In questo scenario esercitava le proprie funzioni religiose lo spagnolo Laurentius, arcidiacono di Sisto II, papa sotto l’imperatore Valeriano, salito al potere nel 254 d.C. Il compito di Lorenzo era di provvedere, grazie ai proventi ed ai lasciti della comunità cristiana di Roma, al sostentamento dei bisognosi e di quanto chiedessero aiuto: quando nel 258 Valeriano promulgò un editto con il quale condannava alla confisca dei beni e a morte immediata quanti si fossero rifiutati di venerare le divinità ammesse nell’Impero, l’arcidiacono distribuì immediatamente i suoi averi agli assistiti, preparandosi al peggio. Il 6 agosto dello stesso anno, mentre stava celebrando il rito dell’eucarestia nelle catacombe di San Callisto, Sisto II venne trucidato insieme a quattro diaconi; venne intimato a Lorenzo di consegnare il patrimonio di cui era responsabile, entro tre giorni, ma il 10 agosto si presentò dinanzi ai magistrati romani alla testa di un corteo di suoi assistiti, affermando:
“Ecco questi sono i nostri tesori: sono tesori eterni, non vengono mai meno, anzi crescono”. (1)

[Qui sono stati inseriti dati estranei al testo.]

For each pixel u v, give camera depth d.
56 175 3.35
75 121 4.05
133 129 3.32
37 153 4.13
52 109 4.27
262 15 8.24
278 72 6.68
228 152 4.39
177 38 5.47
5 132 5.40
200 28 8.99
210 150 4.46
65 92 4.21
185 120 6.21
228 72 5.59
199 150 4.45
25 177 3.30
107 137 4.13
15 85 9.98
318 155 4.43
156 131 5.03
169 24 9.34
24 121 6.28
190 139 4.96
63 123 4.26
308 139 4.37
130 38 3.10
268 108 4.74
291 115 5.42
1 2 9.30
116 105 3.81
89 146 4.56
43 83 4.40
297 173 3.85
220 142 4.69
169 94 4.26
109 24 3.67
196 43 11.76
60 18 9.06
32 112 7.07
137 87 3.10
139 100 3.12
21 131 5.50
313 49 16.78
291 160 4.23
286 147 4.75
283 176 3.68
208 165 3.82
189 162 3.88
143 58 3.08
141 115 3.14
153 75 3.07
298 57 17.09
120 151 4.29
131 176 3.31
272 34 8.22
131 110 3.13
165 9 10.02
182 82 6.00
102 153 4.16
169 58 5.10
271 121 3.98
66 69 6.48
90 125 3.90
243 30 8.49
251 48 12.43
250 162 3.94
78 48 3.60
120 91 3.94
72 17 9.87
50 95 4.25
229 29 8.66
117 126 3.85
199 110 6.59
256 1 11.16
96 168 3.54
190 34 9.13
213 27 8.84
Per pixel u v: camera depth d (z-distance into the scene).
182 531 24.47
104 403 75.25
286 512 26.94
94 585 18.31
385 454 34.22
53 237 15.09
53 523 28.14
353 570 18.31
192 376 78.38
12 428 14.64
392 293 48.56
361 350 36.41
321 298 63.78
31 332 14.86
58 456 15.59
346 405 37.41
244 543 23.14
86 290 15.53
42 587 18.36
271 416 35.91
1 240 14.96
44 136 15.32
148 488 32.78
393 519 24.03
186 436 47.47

Venne pertanto condannato al supplizio della graticola. Durante il martirio (2), pronunciò le celebri parole Assum est: versa et manduca, “Questo lato è cotto: gira, e poi mangia”. La matrona romana Ciriaca, poi santificata, raccolse le misere spoglie dell’arcidiacono martirizzato, per seppellirle all’interno di una catacomba preesistente all’interno del terreno di sua proprietà, proprio nell’Ager Veranus. Sin dal suo martirio Lorenzo fu una figura veneratissima: l’imperatore Costantino, volendo conferire adeguata importanza ai luoghi santi di Roma, fece intraprendere grandiosi lavori presso la tomba dell’ormai santo. L’altura tufacea nella quale era conservata la tomba, l’attuale “Pincetto”, venne sbancata al fine di edificarvi immediatamente nei pressi, verso il 330, una prima basilica, definita Maior, anche se più probabilmente la costruzione deve imputarsi a papa Sisto III (432-440), mentre l’imperatore dovette limitarsi ad una cripta o ad una edicola commemorativa (3).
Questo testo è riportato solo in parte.